また、弾性変形係止爪31Aを弾性変形し易くしている一方、自動車の使用時には、弾性変形係止爪31Aが弾性変形し難くするための工夫をしている。すなわち、自動車の使用時においてスライドドア2を強く閉じたときに、この強閉時の衝撃によって、スピーカー4に対して前方側Frに位置ずれさせようとする慣性力が作用しても、前方側Frの一対のブラケット突起部421を当接受け部32によって受けることができる。これにより、慣性力によって弾性変形係止爪31Aが弾性変形することを防止することができる。そのため、スライドドア2の強閉時における衝撃が加わったときでも、スピーカー4のベースブラケット42がスライドドアガーニッシュ3から外れてしまうことを防止することができる。
それ故、本例のスライドドア2のスピーカー配設構造1によれば、スライドドアガーニッシュ3に対するスピーカー4の取付性及び離脱防止性の両方を効果的に向上させることができる。

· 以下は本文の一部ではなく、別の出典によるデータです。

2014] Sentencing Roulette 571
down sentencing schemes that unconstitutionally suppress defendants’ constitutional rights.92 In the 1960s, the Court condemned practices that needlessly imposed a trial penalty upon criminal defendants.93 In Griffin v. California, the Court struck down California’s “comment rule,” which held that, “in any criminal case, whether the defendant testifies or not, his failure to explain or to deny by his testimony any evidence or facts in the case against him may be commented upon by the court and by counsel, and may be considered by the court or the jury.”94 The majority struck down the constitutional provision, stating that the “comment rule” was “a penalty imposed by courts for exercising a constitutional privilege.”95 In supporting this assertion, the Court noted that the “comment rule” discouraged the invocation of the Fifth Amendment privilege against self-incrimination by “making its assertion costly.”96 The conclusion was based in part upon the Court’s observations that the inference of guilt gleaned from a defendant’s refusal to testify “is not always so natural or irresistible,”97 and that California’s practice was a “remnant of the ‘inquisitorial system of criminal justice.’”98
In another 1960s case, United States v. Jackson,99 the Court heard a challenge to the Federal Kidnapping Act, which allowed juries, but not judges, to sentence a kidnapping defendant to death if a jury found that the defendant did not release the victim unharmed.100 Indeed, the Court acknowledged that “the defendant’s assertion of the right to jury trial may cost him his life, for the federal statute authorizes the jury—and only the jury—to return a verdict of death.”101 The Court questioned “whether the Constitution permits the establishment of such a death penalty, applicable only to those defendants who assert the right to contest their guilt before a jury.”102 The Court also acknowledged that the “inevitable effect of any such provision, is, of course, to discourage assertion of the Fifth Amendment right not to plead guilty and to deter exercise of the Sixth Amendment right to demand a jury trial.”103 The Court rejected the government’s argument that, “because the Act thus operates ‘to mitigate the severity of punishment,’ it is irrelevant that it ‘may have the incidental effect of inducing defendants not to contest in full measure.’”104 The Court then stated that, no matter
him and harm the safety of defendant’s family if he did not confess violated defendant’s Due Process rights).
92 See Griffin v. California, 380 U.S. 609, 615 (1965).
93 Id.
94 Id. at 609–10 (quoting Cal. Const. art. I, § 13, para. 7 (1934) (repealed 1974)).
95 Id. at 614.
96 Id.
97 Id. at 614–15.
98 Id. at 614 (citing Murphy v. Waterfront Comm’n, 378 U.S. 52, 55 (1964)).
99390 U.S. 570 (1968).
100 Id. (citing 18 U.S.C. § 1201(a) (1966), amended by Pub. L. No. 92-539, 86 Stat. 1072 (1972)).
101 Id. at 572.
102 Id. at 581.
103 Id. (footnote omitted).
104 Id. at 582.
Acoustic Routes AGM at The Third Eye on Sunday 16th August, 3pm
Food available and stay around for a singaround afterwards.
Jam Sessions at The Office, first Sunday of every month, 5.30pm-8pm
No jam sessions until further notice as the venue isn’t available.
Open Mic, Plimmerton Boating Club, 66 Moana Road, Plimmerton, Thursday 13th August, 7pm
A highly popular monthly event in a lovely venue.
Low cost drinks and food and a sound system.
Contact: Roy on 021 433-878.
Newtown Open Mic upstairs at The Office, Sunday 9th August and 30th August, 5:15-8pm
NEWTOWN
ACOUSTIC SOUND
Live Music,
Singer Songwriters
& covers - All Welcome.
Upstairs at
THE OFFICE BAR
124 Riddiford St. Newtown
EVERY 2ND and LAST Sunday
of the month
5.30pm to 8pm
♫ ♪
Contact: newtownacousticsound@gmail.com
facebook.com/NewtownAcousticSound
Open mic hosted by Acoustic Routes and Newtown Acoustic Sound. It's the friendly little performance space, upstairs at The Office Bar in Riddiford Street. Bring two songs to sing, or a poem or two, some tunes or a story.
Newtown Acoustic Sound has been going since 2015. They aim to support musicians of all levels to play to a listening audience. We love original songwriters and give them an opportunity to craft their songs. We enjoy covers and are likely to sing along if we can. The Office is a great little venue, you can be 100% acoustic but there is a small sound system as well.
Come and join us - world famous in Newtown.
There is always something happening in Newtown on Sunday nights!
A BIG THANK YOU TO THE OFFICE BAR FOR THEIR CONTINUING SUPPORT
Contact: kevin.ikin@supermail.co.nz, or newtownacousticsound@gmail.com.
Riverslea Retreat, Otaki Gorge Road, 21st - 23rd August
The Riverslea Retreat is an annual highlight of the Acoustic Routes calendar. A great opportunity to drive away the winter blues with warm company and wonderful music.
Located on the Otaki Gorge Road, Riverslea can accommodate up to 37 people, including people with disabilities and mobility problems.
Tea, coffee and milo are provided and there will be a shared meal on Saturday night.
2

実施例における、スライドドアのスピーカー配設構造を、スライドドアガーニッシュの室外側から見た状態で示す平面図。 実施例における、スライドドアのスピーカー配設構造を示す図で、図1におけるA−A線矢視断面説明図。 実施例における、スライドドアのスピーカー配設構造を示す図で、図1におけるB−B線矢視断面説明図。 実施例における、スライドドアのスピーカー配設構造において、弾性変形係止爪及び当接受け部の周辺を拡大して示す斜視図。 実施例における、スライドドアのスピーカー配設構造において、固定係止爪の周辺を拡大して示す斜視図。 実施例における、自動車のスライドドアにおけるスピーカーの配設箇所を、室内側から見た状態で示す側面図。
符号の説明
1 スピーカー配設構造
2 スライドドア
3 スライドドアガーニッシュ
30 ガーニッシュブラケット
31A 弾性変形係止爪
31B 固定係止爪
32 当接受け部
4 スピーカー
41 スピーカー本体
42 ベースブラケット
421 ブラケット突起部
F 前後方向
Fr 車両前方側
Rr 車両後方側
W1 室内側
W2 室外側

Claims (2)

  1. 自動車のスライドドアの室内側に設けたスライドドアガーニッシュに、スピーカーを配設した構造において、
    該スピーカーは、スピーカー本体と、該スピーカー本体を上記スライドドアガーニッシュに取り付けるためのベースブラケットとを一体化してなり、
    該ベースブラケットは、その車両前方側及び車両後方側において、前後方向の外側へ突出する上下一対のブラケット突起部を有しており、
    上記スライドドアガーニッシュは、該スライドドアガーニッシュに上記ベースブラケットを取り付けるための係止爪を有しており、該係止爪は、上記車両前方側及び車両後方側における上記上下一対のブラケット突起部同士の間に配置してあり、
    上記係止爪の少なくとも一方に対する上下位置には、上記一対のブラケット突起部に当接して、上記ベースブラケットが上記前後方向の外側へ位置ずれすることを防止するための当接受け部が設けてあり、
    上記車両前方側及び車両後方側のうち上記当接受け部を設けた側の上記係止爪は、上記スライドドアガーニッシュに対して上記ベースブラケットを取り付ける際に上記前後方向の外側に弾性変形可能な弾性変形係止爪であることを特徴とするスライドドアのスピーカー配設構造。
  2. 請求項1において、上記弾性変形係止爪は、上記車両前方側の係止爪であり、上記車両後方側の係止爪は、弾性変形不能な固定係止爪であることを特徴とするスライドドアのスピーカー配設構造。